Extract provided -

________________

The common definition of stirrer independence is based on the evaluation of the (auto) correlation function. Even though it brings a simple and effective criterion, this perspective is still incomplete in evaluating whether a member of the cavity ensemble is strictly "independent" or not, with respect to the other realizations. Moreover, in using a RC a certain working volume (WV) is generally adopted to locate the device under test. It would be more reliable to evaluate the stirrer efficiency in terms of independent positions but analyzing the field correlation within the entire WV.

In this paper, we support the view of the reverberation chamber (RC) as a multivariate random field generator [39]. The effect of residual correlation has been proven to have an impact in goodness of fit tests [20]. Here, we discuss an alternative way of evaluating the number of independent positions of mechanical mode-stirrers. In particular, the proposed approach is based on the calculation of the correlation matrix for the magnitude of the electric field computed by FDTD code in a grid of [N.sub.w] spatial points, selected among an arbitrary volume of the chamber. Another recent application of the correlation matrix to evaluated stirrer efficiency was applied to RC measurements based on a single point, adopting different frequency points to populate the matrix and investigating different chamber loading conditions [36].


Figure 1 shows the RC geometry used for both simulations and measurements: dimensions are 6.00 x 4.00 x 2.50 [m.sup.3]. The fundamental mode resonance frequency is [f.sub.0] = 45.04 MHz.

________________

Records from a data collection -
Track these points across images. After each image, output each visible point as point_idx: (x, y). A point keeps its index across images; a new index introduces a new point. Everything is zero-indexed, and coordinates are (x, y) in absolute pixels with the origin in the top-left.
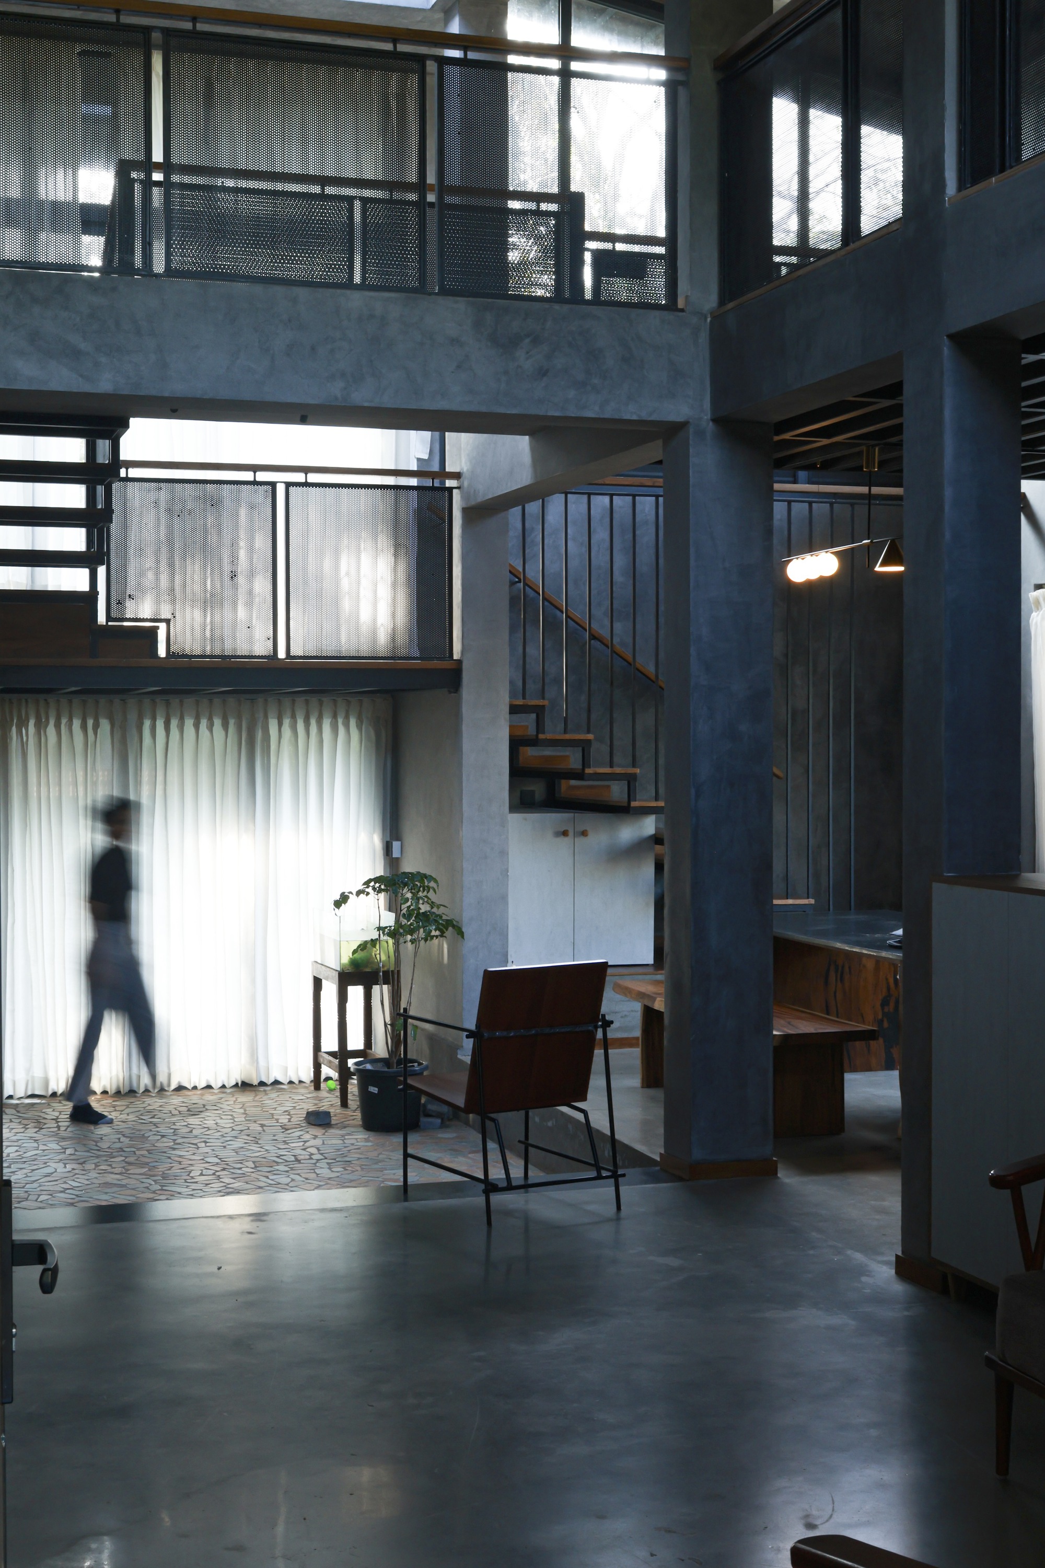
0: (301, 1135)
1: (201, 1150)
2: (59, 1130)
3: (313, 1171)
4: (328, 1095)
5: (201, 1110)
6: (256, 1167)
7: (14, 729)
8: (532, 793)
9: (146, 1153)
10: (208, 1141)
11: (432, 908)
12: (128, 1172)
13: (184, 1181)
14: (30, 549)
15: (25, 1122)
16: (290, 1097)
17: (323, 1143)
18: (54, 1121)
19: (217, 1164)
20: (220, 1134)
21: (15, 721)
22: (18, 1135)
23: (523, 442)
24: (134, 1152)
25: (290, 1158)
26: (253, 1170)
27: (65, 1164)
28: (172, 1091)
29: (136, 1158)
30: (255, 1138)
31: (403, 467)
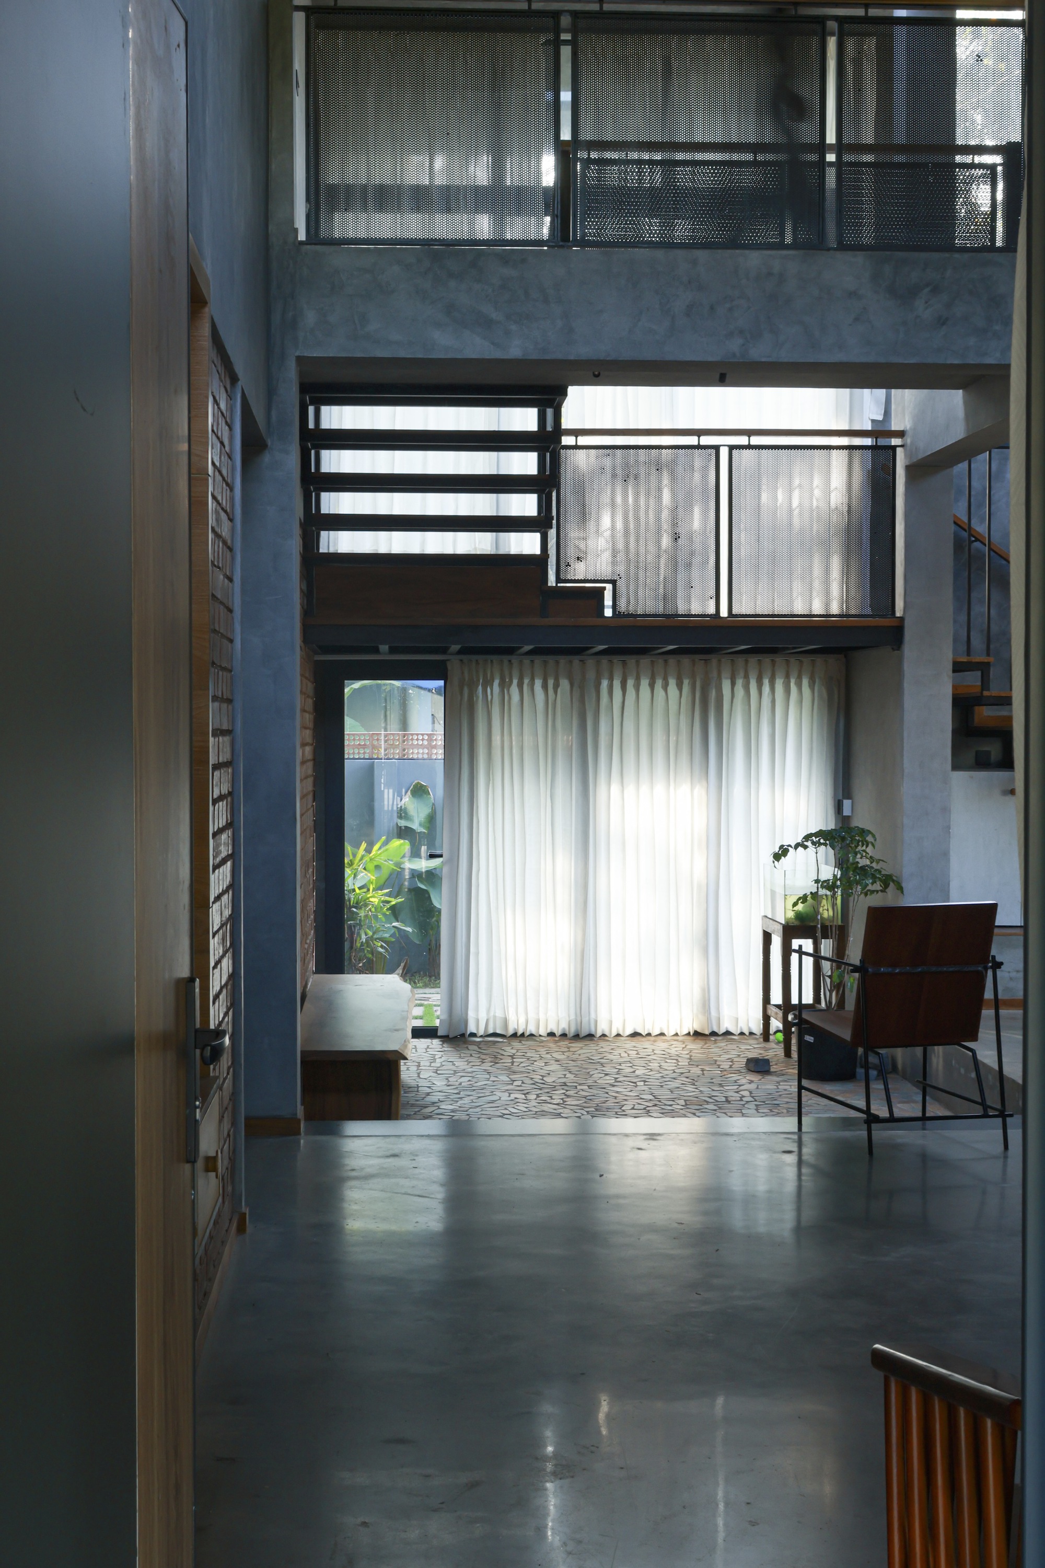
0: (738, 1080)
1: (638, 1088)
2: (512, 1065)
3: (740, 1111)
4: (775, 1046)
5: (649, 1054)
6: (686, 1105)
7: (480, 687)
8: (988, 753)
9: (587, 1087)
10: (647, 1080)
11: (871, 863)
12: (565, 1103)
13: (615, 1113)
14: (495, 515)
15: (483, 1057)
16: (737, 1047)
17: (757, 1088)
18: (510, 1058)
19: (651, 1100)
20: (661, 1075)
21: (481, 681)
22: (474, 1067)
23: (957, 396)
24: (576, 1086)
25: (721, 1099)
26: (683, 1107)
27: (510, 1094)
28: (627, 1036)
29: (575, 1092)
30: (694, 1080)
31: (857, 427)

________________

What the exercise asks - Put this sentence from the reverberation chamber excerpt into Spanish: "Here, we discuss an alternative way of evaluating the number of independent positions of mechanical mode-stirrers."

Output for this task - Aquí analizamos una forma alternativa de evaluar el número de posiciones independientes de los agitadores de modos mecánicos.